Le marché du réemploi repose sur trois éléments clés : l’innovation, la standardisation et la mutualisation. Parmi ces trois, la mutualisation est particulièrement essentielle, car elle implique une coopération étroite entre tous les acteurs de la chaîne, des producteurs aux distributeurs en passant par les prestataires de services. Cette collaboration est indispensable pour faire avancer la transition vers un système de réemploi efficace.
Cependant, en pratique, cela n’est effectivement pas toujours simple. Nous nous efforçons de nous inscrire pleinement dans cette dynamique, notamment en faisant partie du réseau Vrac & Réemploi, un collectif qui regroupe des entreprises et des acteurs de l’écosystème engagés dans le réemploi des emballages.
Quels sont vos objectifs pour l’avenir et comment envisagez-vous l’évolution de votre entreprise ?
Nous avons l’ambition de passer à l’échelle industrielle. D’ici 2023-2024, nous prévoyons de traiter des millions d’emballages par an. Ensuite, l’objectif est d’atteindre des dizaines de millions d’emballages, puis de franchir le cap des centaines de millions.
Pour cela, il est essentiel d’avoir une infrastructure adaptée. Cette année, nous avons ouvert un nouveau centre de lavage à Strasbourg. Le nouveau site de Strasbourg, pour lequel a été injecté un investissement de 3,5 M€, est grâce à sa proximité avec l’Allemagne, le Luxembourg et la Suisse stratégique pour nous. Le site est certifié ISO 22000 et ISO 9001 pour garantir des standards de qualité et de sécurité. Parmi les premiers clients, on retrouve L’Alsacienne de Restauration, API, HOPLUNCH, et plusieurs industriels du secteur agroalimentaire.
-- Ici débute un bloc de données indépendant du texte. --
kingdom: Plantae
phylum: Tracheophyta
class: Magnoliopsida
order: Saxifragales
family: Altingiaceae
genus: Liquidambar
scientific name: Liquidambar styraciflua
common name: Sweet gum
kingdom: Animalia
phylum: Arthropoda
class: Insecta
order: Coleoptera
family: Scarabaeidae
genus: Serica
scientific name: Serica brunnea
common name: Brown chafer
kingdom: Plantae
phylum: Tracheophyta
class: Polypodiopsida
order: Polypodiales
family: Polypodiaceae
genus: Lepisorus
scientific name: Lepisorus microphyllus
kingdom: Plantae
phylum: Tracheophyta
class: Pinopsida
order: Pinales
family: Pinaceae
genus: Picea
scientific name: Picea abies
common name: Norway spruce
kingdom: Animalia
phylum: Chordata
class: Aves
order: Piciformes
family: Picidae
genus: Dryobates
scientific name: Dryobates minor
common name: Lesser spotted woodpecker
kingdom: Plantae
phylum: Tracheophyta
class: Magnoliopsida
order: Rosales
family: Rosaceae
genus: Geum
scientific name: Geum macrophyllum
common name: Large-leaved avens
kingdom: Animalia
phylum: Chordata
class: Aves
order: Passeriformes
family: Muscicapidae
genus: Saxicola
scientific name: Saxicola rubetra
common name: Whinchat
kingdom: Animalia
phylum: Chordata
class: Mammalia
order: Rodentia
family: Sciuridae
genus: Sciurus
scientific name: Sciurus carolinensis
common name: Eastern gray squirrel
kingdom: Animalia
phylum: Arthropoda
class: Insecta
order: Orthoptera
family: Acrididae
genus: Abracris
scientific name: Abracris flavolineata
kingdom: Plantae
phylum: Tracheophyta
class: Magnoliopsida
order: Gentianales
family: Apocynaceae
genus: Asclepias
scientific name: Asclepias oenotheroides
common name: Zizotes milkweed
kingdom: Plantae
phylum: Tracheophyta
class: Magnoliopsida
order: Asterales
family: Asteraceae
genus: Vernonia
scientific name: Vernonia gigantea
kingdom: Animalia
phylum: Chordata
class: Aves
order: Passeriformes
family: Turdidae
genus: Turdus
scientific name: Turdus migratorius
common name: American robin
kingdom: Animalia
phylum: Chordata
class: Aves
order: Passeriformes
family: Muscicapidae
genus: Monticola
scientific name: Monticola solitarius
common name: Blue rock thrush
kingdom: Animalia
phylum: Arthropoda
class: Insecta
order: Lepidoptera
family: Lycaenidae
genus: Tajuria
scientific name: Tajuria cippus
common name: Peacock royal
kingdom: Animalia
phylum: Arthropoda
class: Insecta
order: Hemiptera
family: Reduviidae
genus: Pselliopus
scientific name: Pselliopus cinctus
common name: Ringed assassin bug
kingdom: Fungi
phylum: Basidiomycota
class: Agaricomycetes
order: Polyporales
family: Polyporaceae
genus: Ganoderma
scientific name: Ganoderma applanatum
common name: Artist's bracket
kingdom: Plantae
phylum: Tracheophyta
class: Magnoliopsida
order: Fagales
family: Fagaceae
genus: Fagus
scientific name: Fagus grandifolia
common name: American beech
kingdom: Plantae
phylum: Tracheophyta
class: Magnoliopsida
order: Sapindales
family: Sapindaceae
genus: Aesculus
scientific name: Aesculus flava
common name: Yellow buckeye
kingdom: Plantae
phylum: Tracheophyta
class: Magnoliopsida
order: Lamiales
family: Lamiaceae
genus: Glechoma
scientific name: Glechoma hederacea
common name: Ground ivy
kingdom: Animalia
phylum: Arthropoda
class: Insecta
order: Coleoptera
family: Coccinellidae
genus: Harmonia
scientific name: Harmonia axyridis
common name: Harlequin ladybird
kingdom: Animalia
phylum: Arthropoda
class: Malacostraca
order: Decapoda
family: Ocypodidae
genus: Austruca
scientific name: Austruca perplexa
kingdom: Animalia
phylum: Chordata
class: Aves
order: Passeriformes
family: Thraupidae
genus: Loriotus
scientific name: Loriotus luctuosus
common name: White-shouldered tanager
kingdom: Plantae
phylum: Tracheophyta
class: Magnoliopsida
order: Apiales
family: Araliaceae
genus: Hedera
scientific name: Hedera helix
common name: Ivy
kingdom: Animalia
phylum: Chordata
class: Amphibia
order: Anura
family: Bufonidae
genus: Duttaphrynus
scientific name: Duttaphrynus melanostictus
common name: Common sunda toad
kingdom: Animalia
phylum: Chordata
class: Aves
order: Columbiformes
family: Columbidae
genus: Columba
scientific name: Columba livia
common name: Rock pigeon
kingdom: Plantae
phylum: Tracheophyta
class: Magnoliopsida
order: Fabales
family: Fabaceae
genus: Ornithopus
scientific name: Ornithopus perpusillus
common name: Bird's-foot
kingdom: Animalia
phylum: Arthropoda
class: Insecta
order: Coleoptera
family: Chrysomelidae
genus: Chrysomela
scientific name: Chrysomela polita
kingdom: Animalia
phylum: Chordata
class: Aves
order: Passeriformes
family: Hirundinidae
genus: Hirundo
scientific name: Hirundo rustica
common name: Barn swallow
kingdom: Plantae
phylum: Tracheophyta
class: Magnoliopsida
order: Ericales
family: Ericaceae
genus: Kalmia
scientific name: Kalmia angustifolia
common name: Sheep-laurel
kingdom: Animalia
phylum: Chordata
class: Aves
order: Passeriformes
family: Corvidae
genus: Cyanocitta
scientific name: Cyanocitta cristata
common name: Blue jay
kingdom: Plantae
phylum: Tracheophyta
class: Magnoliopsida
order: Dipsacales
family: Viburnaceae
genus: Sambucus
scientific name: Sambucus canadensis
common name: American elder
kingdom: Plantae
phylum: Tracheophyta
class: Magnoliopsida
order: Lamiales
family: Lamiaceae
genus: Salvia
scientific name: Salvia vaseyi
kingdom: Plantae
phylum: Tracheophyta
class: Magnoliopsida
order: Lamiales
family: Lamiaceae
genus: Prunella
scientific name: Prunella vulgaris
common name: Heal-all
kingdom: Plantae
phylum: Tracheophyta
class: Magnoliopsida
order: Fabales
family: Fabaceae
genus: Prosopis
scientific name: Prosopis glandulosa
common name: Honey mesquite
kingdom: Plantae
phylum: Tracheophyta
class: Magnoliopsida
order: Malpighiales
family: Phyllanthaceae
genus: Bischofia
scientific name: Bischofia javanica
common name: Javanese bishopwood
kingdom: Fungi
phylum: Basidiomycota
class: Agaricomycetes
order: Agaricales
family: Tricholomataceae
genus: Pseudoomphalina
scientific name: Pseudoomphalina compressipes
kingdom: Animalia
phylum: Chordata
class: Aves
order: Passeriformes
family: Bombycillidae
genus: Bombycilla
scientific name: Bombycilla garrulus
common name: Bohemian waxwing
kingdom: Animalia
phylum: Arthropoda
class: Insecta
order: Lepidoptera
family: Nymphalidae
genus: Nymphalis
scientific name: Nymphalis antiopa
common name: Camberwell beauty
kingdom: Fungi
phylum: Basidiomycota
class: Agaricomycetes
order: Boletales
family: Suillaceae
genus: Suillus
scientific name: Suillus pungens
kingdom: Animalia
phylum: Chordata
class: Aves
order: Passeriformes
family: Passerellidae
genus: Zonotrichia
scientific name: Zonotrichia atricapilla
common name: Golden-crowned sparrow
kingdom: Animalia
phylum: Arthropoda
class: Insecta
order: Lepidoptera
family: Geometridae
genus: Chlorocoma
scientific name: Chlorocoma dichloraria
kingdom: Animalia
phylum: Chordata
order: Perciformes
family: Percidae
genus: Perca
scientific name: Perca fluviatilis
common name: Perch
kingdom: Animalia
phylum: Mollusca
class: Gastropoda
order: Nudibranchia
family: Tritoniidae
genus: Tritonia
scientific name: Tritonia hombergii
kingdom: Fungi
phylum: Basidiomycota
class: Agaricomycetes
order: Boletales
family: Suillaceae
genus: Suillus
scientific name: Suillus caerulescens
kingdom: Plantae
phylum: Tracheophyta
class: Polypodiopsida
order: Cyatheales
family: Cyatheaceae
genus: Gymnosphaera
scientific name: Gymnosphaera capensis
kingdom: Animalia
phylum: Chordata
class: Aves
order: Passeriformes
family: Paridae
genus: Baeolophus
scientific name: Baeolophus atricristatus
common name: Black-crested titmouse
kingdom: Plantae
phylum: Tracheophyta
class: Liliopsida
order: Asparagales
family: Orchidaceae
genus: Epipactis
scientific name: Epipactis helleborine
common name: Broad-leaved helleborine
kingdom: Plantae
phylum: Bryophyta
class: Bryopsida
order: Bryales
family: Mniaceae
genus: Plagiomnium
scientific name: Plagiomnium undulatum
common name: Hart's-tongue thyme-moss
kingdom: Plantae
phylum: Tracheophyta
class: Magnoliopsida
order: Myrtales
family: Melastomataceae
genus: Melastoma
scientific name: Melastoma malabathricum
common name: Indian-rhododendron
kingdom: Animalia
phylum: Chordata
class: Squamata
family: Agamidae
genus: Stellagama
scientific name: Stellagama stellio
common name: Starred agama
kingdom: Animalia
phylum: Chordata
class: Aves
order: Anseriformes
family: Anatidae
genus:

À terme, nous prévoyons d’implanter nos sites de lavage dans 8 bassins de population, couvrant ainsi 90% de la population à moins de 200 km.

L’avis de FoodBiome
Aujourd’hui, l’économie circulaire s’impose comme un levier stratégique pour renforcer l’impact environnemental et la compétitivité des chaînes alimentaires de proximité. En abordant la question du nettoyage des emballages et de son passage à l’échelle, Uzaje contribue à l’instauration d’une nouvelle boucle d’économie circulaire. Cette initiative encourage l’adoption de nouvelles pratiques et souligne l’importance de la coopération entre l’ensemble des acteurs (distributeurs, industriels, pouvoirs publics) pour réussir ce passage à l’échelle. Finalement, Uzaje illustre parfaitement cette nouvelle génération d’infrastructures de proximité que FoodBiome conçoit et accompagne ; et favorise la création de réseaux distribués d’acteurs de taille intermédiaire qui viennent renforcer la résilience alimentaire des territoires.